Chinese business confidence improves despite slower economic growth in January
January saw business activity and new order growth slow after a solid end to 2016. Jobs growth meanwhile remained elusive, as higher costs continued to weigh on companies' bottom lines.
Caixin China PMI v GDP
However, business optimism reached a ten-month high, suggesting growth may pick up again in coming months.
The Caixin Composite PMI Output Index fell from 53.5 in December to 52.2 in January. The rate of expansion of new orders slowed from December as well. The upturn in demand was linked to improvements in the health of the Chinese economy and a renewed upturn in merchandise export orders.
Growing optimism
Amid stronger demand for Chinese products and services, companies were increasingly upbeat about business growth prospects in the year ahead. The newly-released Future Output Index, which tracks expectations about firms' business activity levels in 12 months' time, hit its highest in almost a year during January, suggesting that January's slowdown in business activity growth may only be temporary. Business confidence was higher in the service sector than the manufacturing industry.
Stable employment
As China seeks to transform into a consumption-based economy, a key structural reform is overhauling the industrial sector, including eliminating excess capacity in heavy industries.
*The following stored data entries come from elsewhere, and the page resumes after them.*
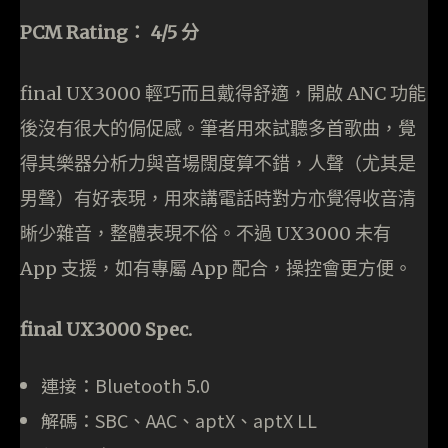
PCM Rating： 4/5 分
final UX3000 輕巧而且戴得舒適，開啟 ANC 功能
後沒有很大的侷促感。筆者用來試聽多首歌曲，覺
得其樂器分析力與音場闊度算不錯，人聲（尤其是
男聲）有好表現，用來講電話時對方亦覺得收音清
晰少雜音，整體表現不俗。不過 UX3000 未有
App 支援，如有專屬 App 配合，操控會更方便。
final UX3000 Spec.
連接：Bluetooth 5.0
解碼：SBC、AAC、aptX、aptX LL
Job cutting is seen as a necessary consequence. The hope is that growth in the service sector will create new jobs to offset the loss of employment in the manufacturing economy. However, the survey data suggest that those plans have not yet fully materialised.
Employment trends
Manufacturing jobs continued to be culled, while the increase in service-related staff numbers was insufficient to generate an overall increase in employment.
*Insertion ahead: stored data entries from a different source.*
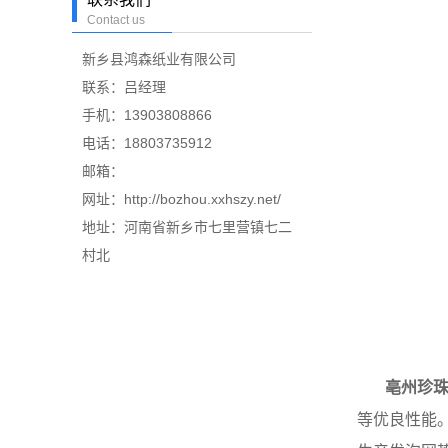
Contact us
新乡县鸿森纸业有限公司
联系：吕经理
手机：13903808866
电话：18803735912
邮箱：
网址：http://bozhou.xxhszy.net/
地址：河南省新乡市七里营镇七二
村北
亳州珍
等优良性能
There was also evidence that higher input costs are causing manufacturers to lay off workers. The pace of job shedding in the manufacturing industry accelerated from December.
Rising inflation
The extent to which companies' costs are rising remains substantial. The January survey found the rate of input cost inflation to have been the third-strongest in over five-and-a-half years. Cost increases were especially pronounced across the manufacturing sector, linked to higher prices for raw materials such as oil and metals. The depreciation of the yuan was also reported to have lifted prices for imported inputs. Consumers will likely see price hikes as greater business costs are finding their way through to higher selling prices.
Inflationary pressures
Sources: Markit, Caixin, Datastream
Policy implications
January's slowdown notwithstanding, recent PMI survey data have indicated that a stabilisation in the Chinese economy is underway, a development that policymakers welcome as they grapple with structural reforms.
So far, unfortunately, economic expansion signaled by the surveys as well as rising confidence about the year ahead has not translated into net job creation. In part, higher costs were behind companies' reluctance to hire more staff in January. Increased uncertainty over domestic and global policies is another deterrent to hiring. There are also expectations of reduced support from fiscal and monetary fronts this year.
Amid steady growth momentum, the People's Bank of China reportedly raised short-term interest rates to signal their intentions to manage financial risks arising from high levels of corporate debt. In the absence of stronger growth, any aggressive tightening of policy looks unlikely.